The direction of the market, which has run up about 9 per cent from the lows of the recent correction partly on expectation that the Bharatiya Janata Party will be able to form a government in the state, will become clear when the outcome becomes known on Tuesday.

Markets are likely to be volatile till then, experts said.

“The markets will remain volatile till actual results are out. Opinion polls or exit polls have not given a definite indication,” said Harsha Upadhyaya, chief investment officer-equities at Kotak Mahindra Asset Management Company.

Some money managers believe that a coalition of the BJP and Janata Dal (Secular) would be on expected lines; but others said such an arrangement could still take the market 100-150 points higher. A win by the Congress could lead to the market giving up some of the recent gains, they added.

Most exit polls indicated that there might be a hung assembly in Karnataka. Most predicted the BJP, which is the ruling party at the Centre, will likely emerge as the single-largest party in the state. However, some exit polls suggested that the Congress could be the single largest party.

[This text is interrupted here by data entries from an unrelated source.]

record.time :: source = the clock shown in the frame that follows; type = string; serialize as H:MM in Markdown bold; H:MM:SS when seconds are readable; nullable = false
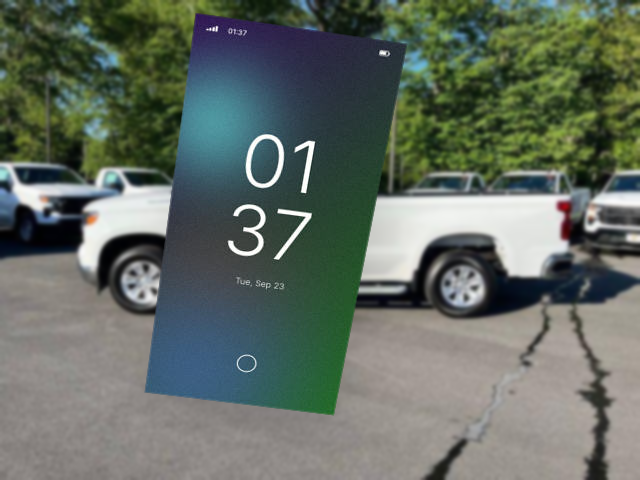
**1:37**
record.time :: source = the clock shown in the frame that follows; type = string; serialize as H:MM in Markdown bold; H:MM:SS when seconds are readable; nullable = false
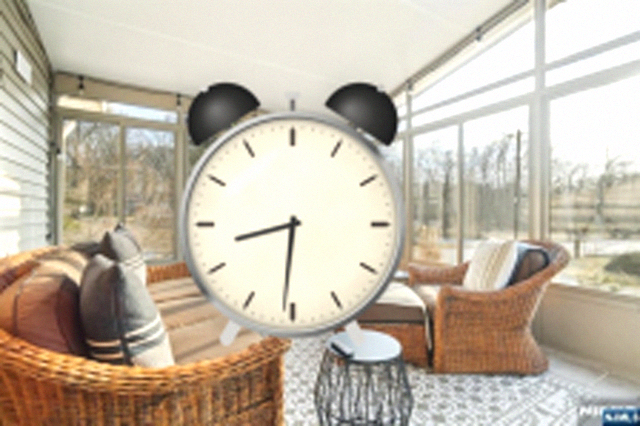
**8:31**
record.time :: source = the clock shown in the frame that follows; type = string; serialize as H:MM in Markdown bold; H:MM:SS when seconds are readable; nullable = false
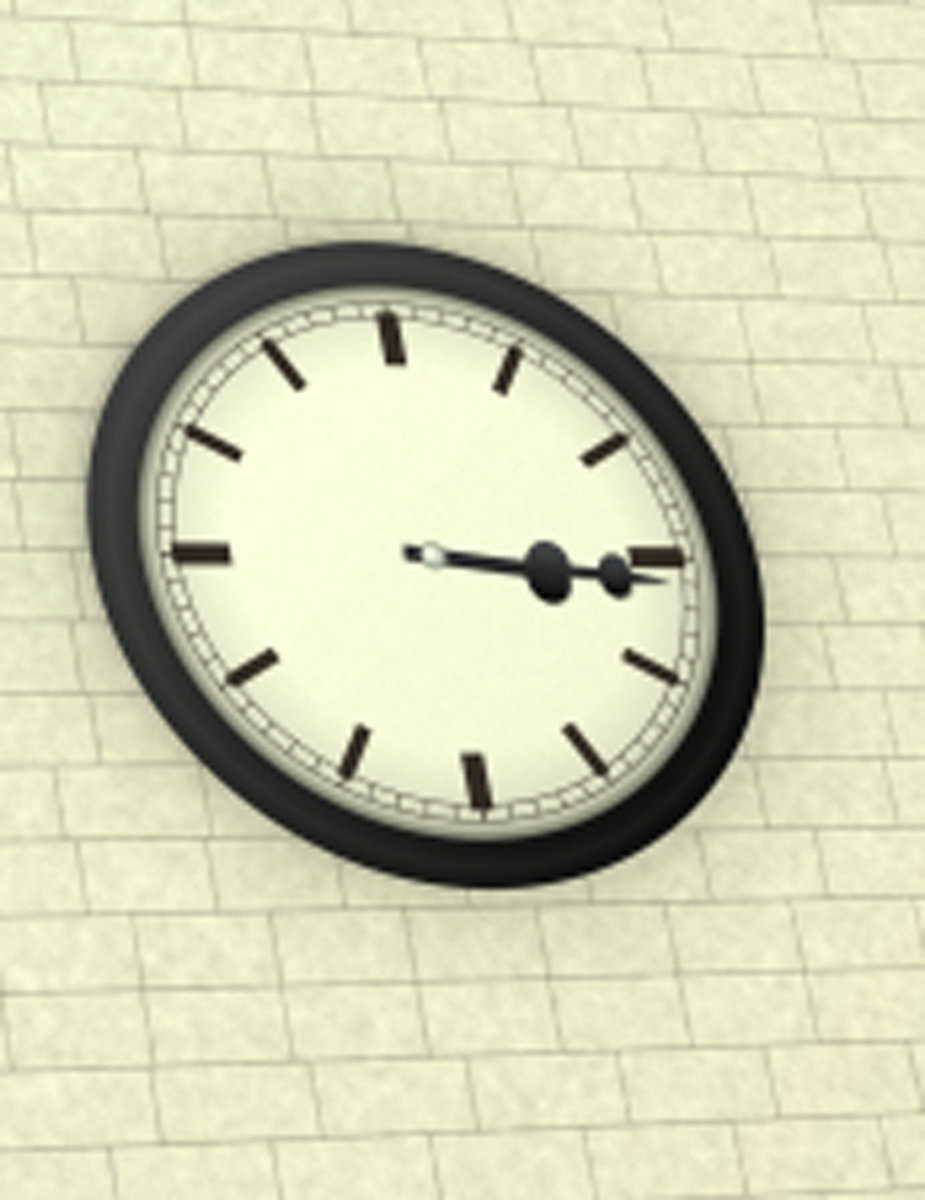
**3:16**
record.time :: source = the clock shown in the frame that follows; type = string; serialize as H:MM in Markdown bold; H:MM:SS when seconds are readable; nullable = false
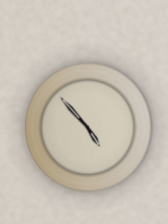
**4:53**
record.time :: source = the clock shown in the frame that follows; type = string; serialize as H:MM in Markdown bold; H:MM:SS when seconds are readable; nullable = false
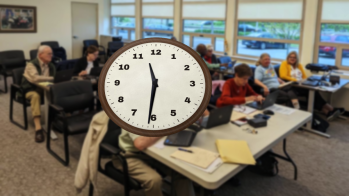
**11:31**
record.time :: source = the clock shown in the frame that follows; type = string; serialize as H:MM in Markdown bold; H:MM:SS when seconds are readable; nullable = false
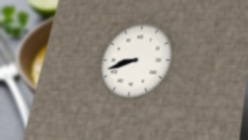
**8:42**
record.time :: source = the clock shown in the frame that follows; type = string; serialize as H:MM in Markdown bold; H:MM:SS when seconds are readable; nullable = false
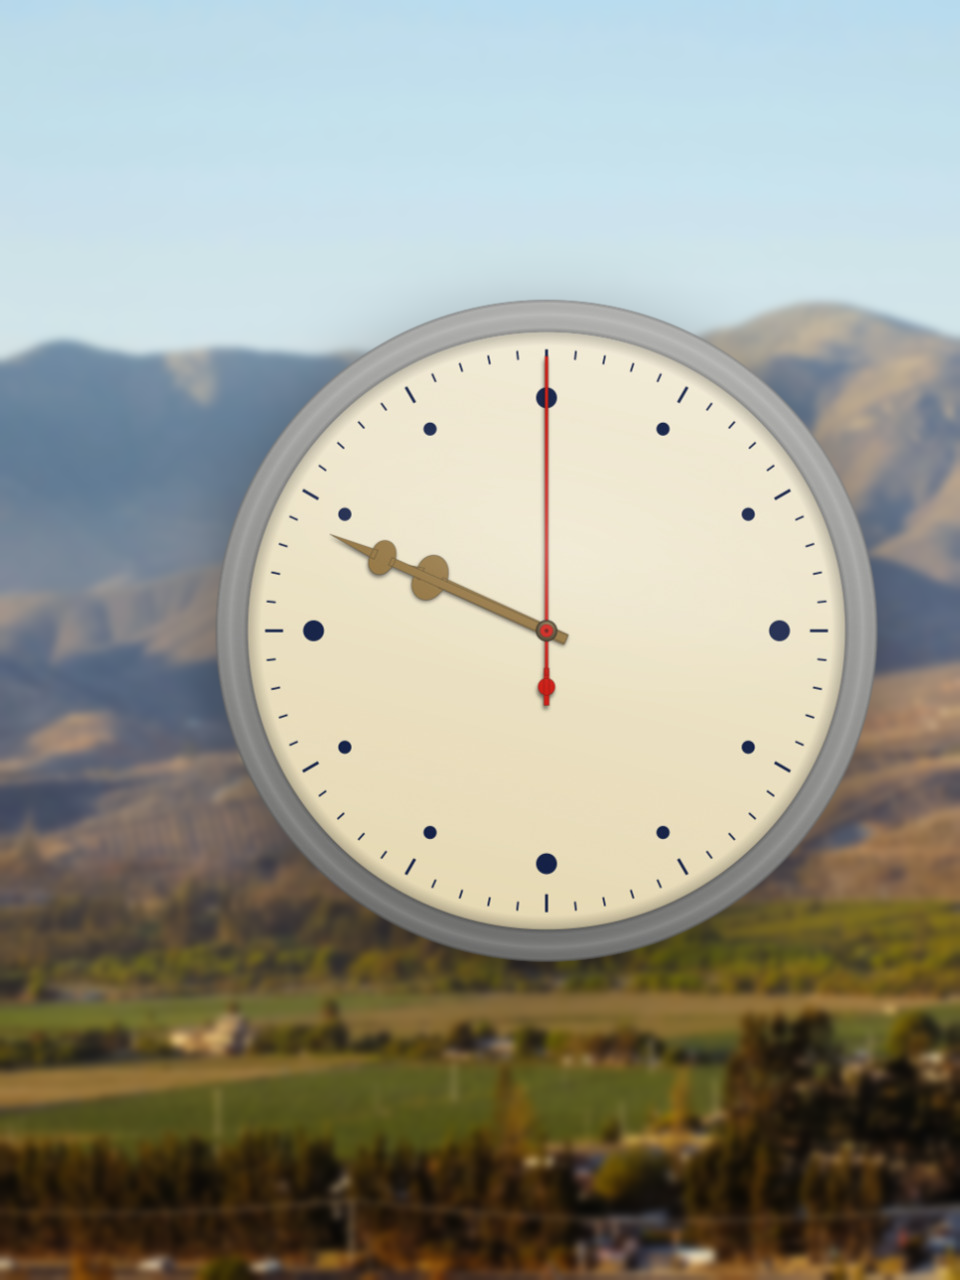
**9:49:00**
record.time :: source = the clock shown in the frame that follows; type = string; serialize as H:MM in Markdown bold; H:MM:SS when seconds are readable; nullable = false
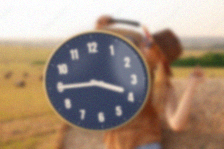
**3:45**
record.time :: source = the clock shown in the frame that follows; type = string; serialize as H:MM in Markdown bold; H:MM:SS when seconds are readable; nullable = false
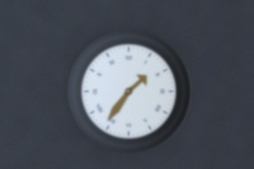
**1:36**
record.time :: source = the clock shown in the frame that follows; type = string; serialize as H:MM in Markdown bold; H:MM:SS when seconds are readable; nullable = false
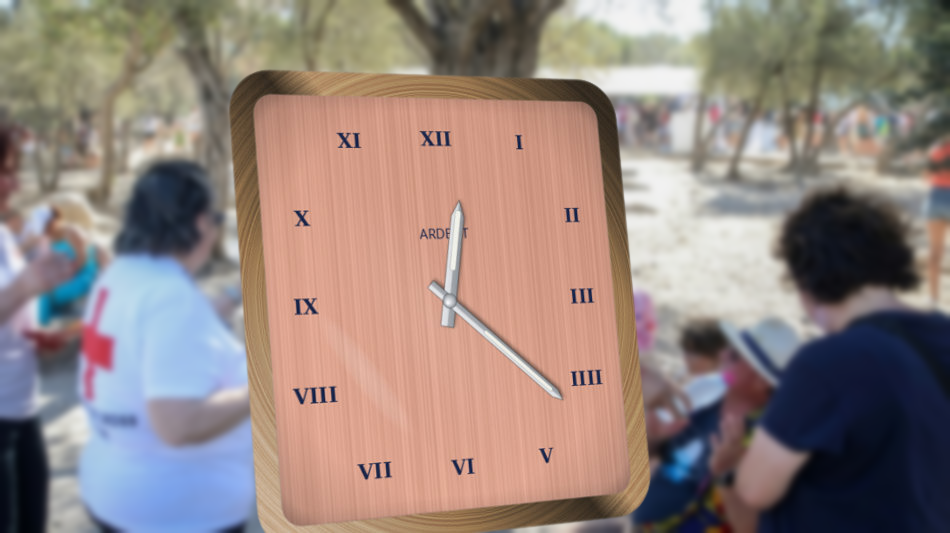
**12:22**
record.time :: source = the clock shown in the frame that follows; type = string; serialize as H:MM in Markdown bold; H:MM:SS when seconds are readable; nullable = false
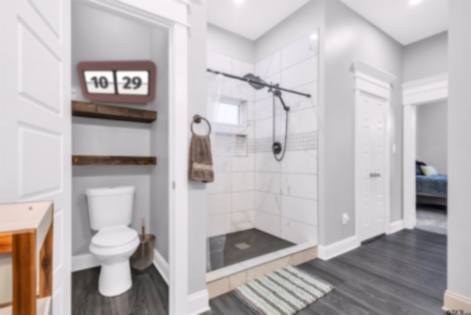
**10:29**
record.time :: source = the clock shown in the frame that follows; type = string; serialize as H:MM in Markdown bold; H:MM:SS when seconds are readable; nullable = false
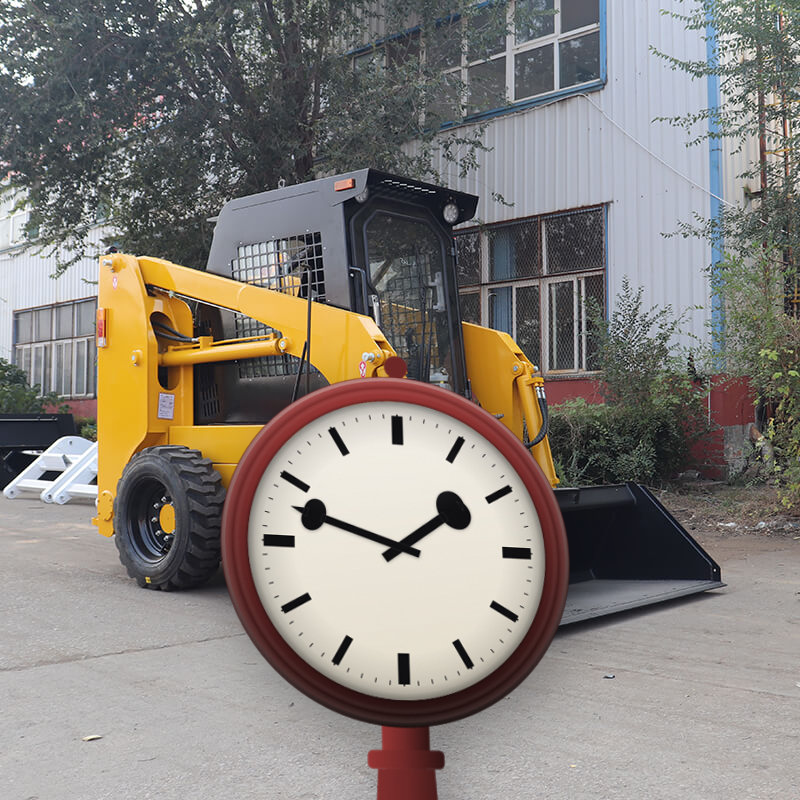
**1:48**
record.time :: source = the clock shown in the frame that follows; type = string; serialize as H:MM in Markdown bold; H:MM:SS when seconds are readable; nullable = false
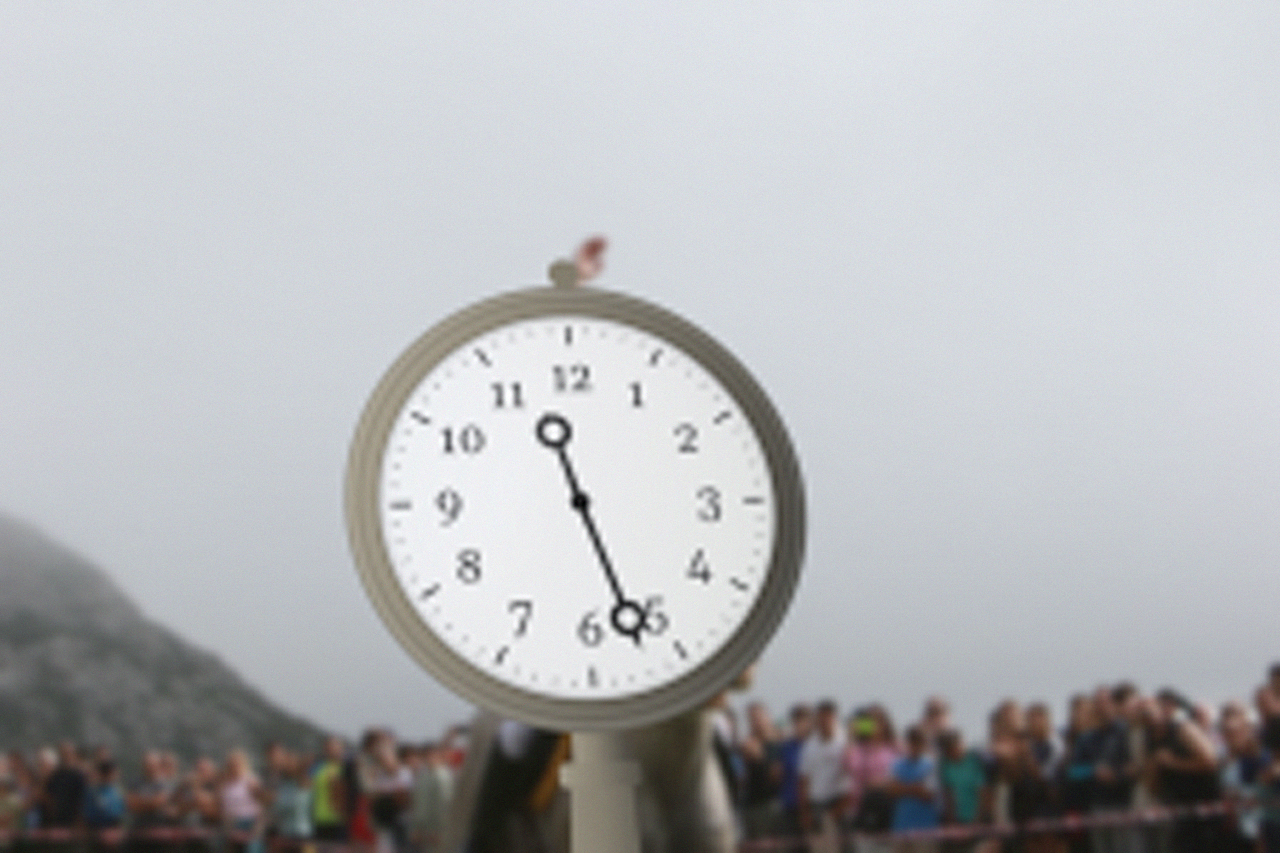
**11:27**
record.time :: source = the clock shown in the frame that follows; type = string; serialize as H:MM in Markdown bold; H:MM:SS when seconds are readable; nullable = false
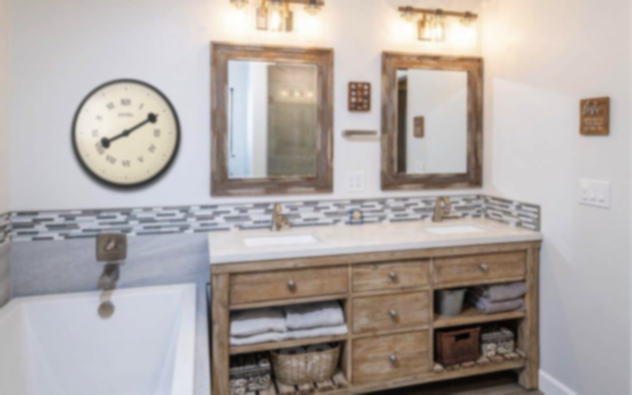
**8:10**
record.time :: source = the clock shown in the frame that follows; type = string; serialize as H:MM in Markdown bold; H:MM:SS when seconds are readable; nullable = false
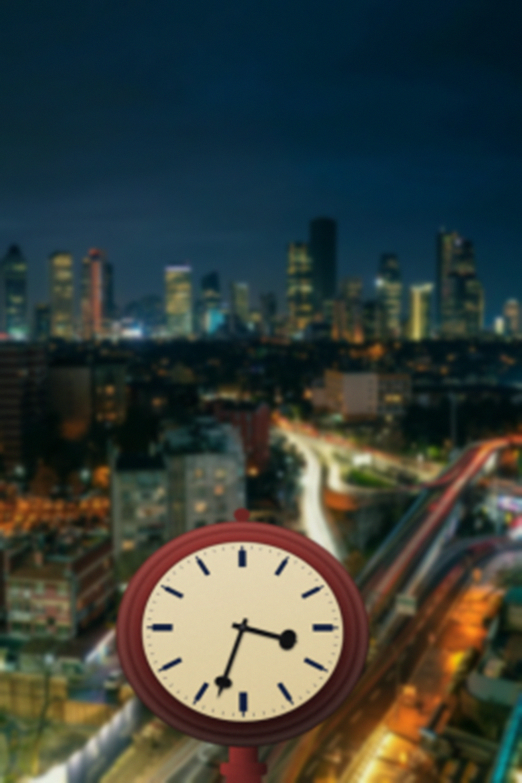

Exit polls are released after polling ends and the final tally could be different. Money managers said that the impact of the Karnataka elections, regardless of the outcome, will not be felt for more than a couple of days, but will surely serve as an indicator for the political sentiment ahead of polls in Chhattisgarh, Madhya Pradesh and Rajasthan later this year. General elections are due next year.

“Markets will cheer any lead that the BJP will get, whether on its own or as the single largest party...BJP gaining ground will be viewed positively but later markets are likely to normalise and take direction from earnings, interest rates, currency, monsoon and flows,” said Rajat Rajgarhia, CEO, Motilal Oswal Institutional Equities. “I don’t think, the levels we are at, there is much room for disappointment,” added Rajgarhia.

The indices had fallen sharply from these record levels in February and March mainly on global trade war concerns, with the Nifty falling even below the psychologically crucial mark of 10,000.

However, indices have recovered 8-9 per cent from the lows on expectation of BJP win in Karnataka elections, prediction of normal monsoon for the third consecutive year and earnings recovery. These factors have helped markets tide over the worries stemming from the surge in oil prices and a depreciating rupee. Some money managers believe that these concerns would eventually weigh on the market.

Even if the indices climb higher, the rally is unlikely to last, says Sanjiv Bhasin, executive VPmarkets & corporate affairs at Mumbai-based IIFL.

“If BJP forms a coalition with JDS it will be largely in line with market expectations. We may get upside till 11,000; but after those gains will be sold into as oil, bond yields and rupee are pointing to the negative side,” said Bhasin.

Investment advisor Sandip Sabharwal believes that only a very emphatic win by the BJP in Karnataka elections can be taken positively as several factors like rising oil, falling rupee as well as the build-up of inflationary pressures will eventually weigh on the markets.